Weight tuning for different business models
Weights are normalized automatically, allowing programs to emphasize what matters most. Payments and healthcare teams often increase data sensitivity and compliance weights, while cloud operators may prioritize internet exposure and network access. A practical baseline is to keep the three largest weights within a 10–15 point spread to avoid a single driver dominating every decision. Revisit weights after incidents or major architecture changes.
Linking impact, criticality, and appetite
Impact points combine financial impact, downtime, and criticality into an impact multiplier (0.60–1.60). This separates likelihood-like factors from business consequence. A vendor with modest exposure can still become high risk if downtime is expected to exceed several days. Risk appetite adjusts the final score (roughly 0.80–1.15), supporting stricter thresholds for regulated workloads and more tolerance for low-impact tools.

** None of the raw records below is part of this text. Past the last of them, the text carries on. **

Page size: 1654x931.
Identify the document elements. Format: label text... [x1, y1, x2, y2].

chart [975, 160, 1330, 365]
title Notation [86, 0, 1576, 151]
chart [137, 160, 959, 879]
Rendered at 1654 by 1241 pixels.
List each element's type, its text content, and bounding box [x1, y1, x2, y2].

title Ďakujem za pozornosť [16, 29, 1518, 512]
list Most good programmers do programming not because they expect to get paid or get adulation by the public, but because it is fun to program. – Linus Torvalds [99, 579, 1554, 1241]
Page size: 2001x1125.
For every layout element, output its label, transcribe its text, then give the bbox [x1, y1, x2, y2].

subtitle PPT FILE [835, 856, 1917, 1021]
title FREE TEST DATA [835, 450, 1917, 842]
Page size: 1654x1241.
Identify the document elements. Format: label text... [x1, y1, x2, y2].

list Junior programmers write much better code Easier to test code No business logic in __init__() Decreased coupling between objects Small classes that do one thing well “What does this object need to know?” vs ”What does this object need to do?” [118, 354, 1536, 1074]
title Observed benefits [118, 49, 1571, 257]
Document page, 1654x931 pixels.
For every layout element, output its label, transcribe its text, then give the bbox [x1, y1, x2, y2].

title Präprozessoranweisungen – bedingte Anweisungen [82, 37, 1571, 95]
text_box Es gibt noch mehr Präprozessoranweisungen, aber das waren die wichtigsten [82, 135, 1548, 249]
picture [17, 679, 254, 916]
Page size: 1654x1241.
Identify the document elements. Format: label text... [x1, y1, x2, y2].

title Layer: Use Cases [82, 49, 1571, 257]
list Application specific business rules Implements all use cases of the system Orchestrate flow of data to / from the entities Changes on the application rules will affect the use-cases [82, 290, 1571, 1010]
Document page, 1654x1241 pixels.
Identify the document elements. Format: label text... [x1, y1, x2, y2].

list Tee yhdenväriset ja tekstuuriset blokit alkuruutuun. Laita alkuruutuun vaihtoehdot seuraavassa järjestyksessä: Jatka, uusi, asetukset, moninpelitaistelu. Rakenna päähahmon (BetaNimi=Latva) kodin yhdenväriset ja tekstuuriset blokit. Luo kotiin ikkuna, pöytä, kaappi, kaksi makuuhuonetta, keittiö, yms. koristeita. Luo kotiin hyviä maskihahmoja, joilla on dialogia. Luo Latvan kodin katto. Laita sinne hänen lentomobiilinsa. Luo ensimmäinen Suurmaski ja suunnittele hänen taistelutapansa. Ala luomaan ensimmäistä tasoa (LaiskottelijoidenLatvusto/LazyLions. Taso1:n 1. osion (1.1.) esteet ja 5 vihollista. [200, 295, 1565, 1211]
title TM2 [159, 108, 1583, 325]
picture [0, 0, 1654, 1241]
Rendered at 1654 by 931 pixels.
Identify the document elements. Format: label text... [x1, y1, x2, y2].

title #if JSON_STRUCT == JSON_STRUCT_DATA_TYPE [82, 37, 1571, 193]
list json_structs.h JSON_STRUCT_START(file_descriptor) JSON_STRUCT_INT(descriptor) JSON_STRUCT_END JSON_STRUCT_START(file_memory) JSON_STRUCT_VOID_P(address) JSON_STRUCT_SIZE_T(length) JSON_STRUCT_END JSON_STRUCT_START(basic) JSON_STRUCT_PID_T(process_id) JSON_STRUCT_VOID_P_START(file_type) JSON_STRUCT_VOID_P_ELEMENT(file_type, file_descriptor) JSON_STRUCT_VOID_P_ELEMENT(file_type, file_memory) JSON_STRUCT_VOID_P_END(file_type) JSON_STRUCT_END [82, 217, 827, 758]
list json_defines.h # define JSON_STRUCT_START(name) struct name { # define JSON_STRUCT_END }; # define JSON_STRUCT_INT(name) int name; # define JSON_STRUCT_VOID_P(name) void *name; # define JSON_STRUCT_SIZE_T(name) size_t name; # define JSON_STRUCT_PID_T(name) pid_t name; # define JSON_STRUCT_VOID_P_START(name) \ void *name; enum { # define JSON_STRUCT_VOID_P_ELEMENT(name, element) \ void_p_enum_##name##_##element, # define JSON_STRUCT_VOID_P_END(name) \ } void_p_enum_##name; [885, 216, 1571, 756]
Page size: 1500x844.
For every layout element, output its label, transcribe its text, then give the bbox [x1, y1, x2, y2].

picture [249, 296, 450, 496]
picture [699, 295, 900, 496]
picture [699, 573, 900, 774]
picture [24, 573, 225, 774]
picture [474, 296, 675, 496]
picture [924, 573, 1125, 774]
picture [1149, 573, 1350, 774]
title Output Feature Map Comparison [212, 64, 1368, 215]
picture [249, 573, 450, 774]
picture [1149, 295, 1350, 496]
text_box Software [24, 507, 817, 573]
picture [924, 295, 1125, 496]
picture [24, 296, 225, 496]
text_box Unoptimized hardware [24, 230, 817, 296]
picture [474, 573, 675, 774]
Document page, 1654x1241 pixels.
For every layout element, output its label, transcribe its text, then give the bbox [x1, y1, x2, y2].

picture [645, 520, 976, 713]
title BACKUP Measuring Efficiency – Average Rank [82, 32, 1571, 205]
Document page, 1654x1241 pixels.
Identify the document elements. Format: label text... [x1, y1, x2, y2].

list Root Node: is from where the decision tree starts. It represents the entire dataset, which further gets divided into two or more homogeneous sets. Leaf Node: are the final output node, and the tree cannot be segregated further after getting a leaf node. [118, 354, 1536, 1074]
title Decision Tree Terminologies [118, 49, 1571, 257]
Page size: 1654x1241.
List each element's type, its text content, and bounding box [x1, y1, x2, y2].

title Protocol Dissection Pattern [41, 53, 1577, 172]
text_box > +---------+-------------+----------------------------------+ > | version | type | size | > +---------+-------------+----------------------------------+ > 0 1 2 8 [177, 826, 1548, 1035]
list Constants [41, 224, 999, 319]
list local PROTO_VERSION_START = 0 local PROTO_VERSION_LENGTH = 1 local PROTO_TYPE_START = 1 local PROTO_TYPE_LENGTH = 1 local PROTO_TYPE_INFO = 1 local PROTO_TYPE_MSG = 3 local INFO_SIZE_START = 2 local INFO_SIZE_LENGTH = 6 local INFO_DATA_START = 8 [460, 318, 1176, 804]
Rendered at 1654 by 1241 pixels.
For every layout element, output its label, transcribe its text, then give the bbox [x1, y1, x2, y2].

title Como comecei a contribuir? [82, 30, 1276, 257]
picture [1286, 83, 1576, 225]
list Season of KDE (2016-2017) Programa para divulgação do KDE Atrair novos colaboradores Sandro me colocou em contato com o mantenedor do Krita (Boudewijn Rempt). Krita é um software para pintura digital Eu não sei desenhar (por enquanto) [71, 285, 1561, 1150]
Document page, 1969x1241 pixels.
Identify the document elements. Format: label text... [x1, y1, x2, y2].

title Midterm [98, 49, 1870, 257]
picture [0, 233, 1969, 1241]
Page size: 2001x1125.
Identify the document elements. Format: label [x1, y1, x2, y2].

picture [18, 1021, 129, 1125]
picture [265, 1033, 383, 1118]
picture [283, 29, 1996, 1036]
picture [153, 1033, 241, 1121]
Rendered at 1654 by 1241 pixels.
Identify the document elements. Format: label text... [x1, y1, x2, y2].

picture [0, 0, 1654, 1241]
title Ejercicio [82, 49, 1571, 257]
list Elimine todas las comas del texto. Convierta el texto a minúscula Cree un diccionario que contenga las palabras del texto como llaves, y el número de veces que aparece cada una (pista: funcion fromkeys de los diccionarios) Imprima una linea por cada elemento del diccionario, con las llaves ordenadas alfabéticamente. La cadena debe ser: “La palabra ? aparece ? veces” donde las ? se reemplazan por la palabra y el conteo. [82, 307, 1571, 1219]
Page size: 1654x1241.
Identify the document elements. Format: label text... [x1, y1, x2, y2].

Using results for governance and remediation
Use the tier output to drive actions. “Critical” should trigger executive review, contractual remediation milestones, and contingency planning. “High” typically warrants targeted control uplift (MFA, logging, vulnerability management) and a re‑score after fixes. “Medium” fits scheduled improvements and monitoring, while “Low” can be reviewed annually. Export CSV/PDF for audit trails and to track score movement over time.
FAQs
1) What does a 0–100 score represent?
It’s a normalized risk index where higher values indicate higher supplier cyber risk. The score blends exposure factors, inverted control strength, business impact, and your risk appetite into one comparable number.
2) How should we rate control maturity?
Use observable evidence: security policies, MFA coverage, patch timelines, EDR deployment, logging, backup testing, and incident response exercises. Rate 5 only when controls are consistently implemented, measured, and independently validated.
3) Can we use this for subcontractors and fourth parties?
Yes. Enter the primary supplier, then increase the fourth‑party dependency rating when critical services are outsourced or concentrated. Ask for downstream assurance such as SOC reports, shared responsibility maps, and key subcontractor lists.
4) Why do compliance and controls reduce the score?
They are protective. Higher maturity and broader compliance coverage are inverted in the formula so they subtract risk, reflecting better prevention, detection, and governance that lowers the likelihood and blast radius of incidents.
5) How often should suppliers be re-scored?
At least quarterly for critical or high-risk suppliers, and annually for low-risk suppliers. Re-score after major changes: acquisitions, platform migrations, significant incidents, or new integrations that increase data access or exposure.
6) What thresholds should we use for approvals?
Start with tier-based gates: Critical requires executive sign-off; High requires remediation commitments; Medium requires tracked improvements; Low is approved with monitoring. Then refine thresholds using your risk appetite and historical incident outcomes.